ROANOKE TIMES

                         Roanoke Times
                 Copyright (c) 1995, Landmark Communications, Inc.

DATE: MONDAY, May 3, 1993                   TAG: 9305030041
SECTION: VIRGINIA                    PAGE: C-1   EDITION: METRO 
SOURCE: DAVID REED ASSOCIATED PRESS
DATELINE: ELKTON                                LENGTH: Medium


SHENANDOAH PARK REELING AFTER NIGHTMARE WINTER

A late April snowfall along the mountain crests of Shenandoah National Park isn't unusual, but this spring it seemed like salt in the wounds of employees still cleaning up from a disastrous winter.

"It's just been one thing after another, and we thought, come on, what's next?" park spokesman Sandy Rives said.

First, there was a day in late December when more than a foot of snow fell in the park while few other areas had more than a dusting.

Also during that month, the Department of Interior overturned Superintendent Bill Wade's decision to close a section of Skyline Drive to save money and ease the environmental stress from car traffic.

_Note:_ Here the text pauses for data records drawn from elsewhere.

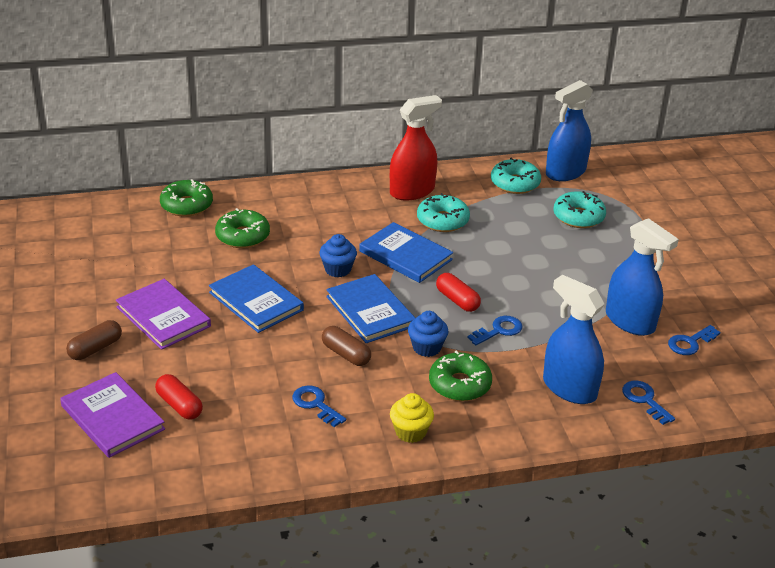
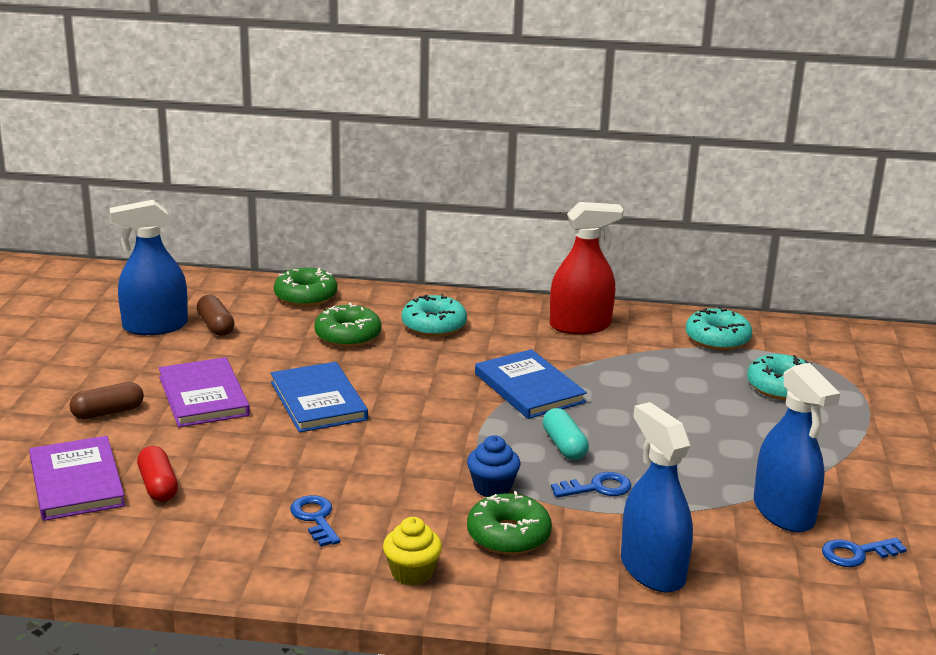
camera: 20 degrees right, 10 degrees down
(338, 269) = (436, 387): blue cupcake -> none
(346, 354) = (387, 474): brown capsule -> brown capsule (216, 326)
(370, 311) = (447, 436): blue book -> none
(442, 220) = (599, 361): turquoise donut -> turquoise donut (434, 325)
(457, 300) = (564, 446): red capsule -> turquoise capsule
(565, 172) = (792, 338): blue spray bottle -> blue spray bottle (155, 326)
(644, 400) = (750, 606): blue key -> none

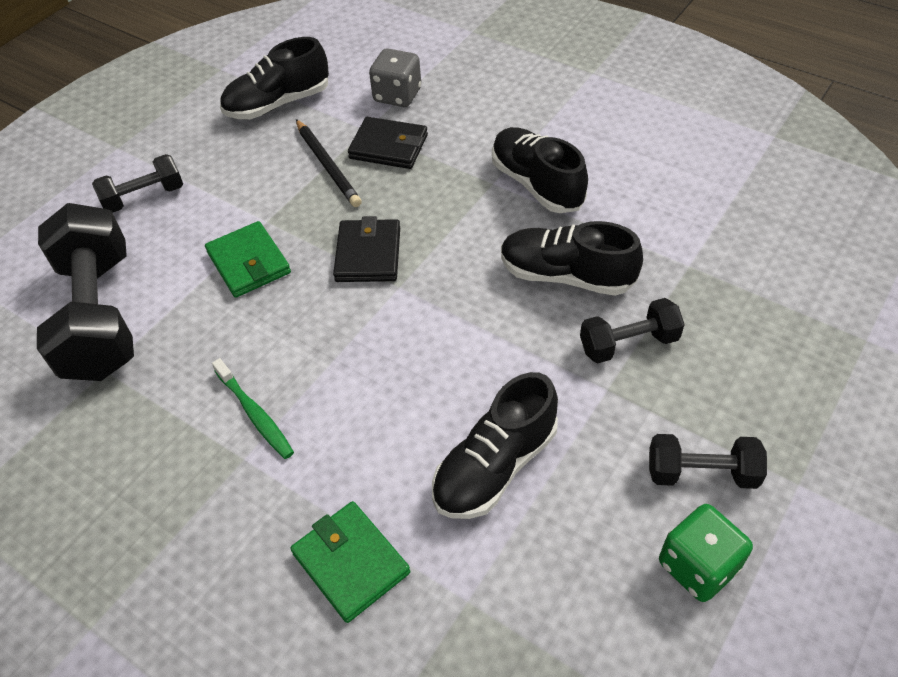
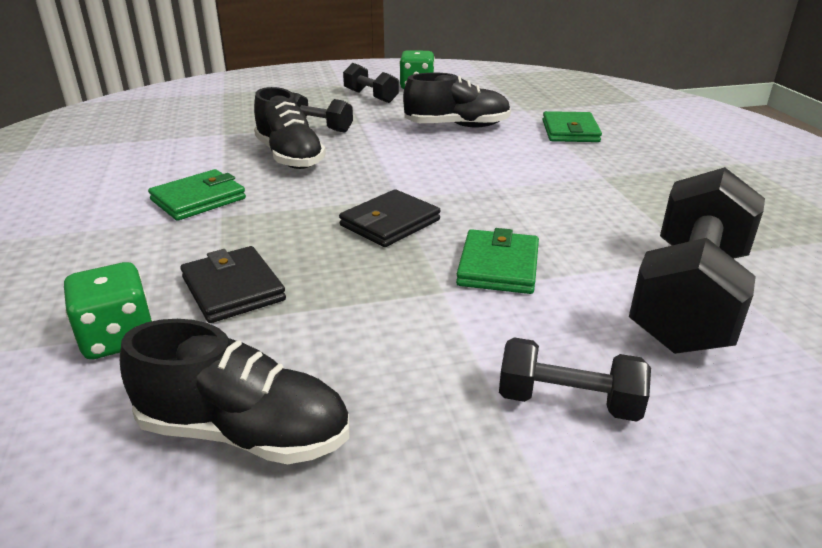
camera: 140 degrees left, 20 degrees down
(255, 414) = (578, 188): green toothbrush -> none
(327, 165) = (315, 307): black pencil -> none
(397, 95) = (118, 338): grey dice -> green dice
(536, 184) = (198, 199): black shoe -> green wallet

On March 3, Rives said, "When everybody else on the East Coast had rain," Shenandoah National Park was hit by a fierce ice storm. It toppled thousands of trees for 25 miles along Skyline Drive, blocked 85 miles of trails and 10 miles of roadway and caused an estimated $250,000 in damage.

"It looked like a bomb went off," Rives said. "Trees were coming down everywhere."

The next week, on the last weekend before spring, 2 feet of snow fell. Employees had to work overtime to clear the roads and to find a group of prep school campers from Connecticut caught in the storm. It turned out they were safe and could have made it out themselves.

A total of 70 inches of snow fell in the park during the winter.

Wade called March the worst operational period the park has experienced in decades. Rangers were able to keep Skyline Drive open, at its full 105-mile length, for only four days of the month.

The park brought in summer workers two months early to begin clearing debris and may have to lay them off two months early to keep the budget balanced, Rives said.

Wade said in December that the cutbacks might be necessary. But administrators had hoped Congress would pass President Clinton's job stimulus package, which allocated $2.8 million to Shenandoah National Park. The legislation failed the week of the park's last snowfall.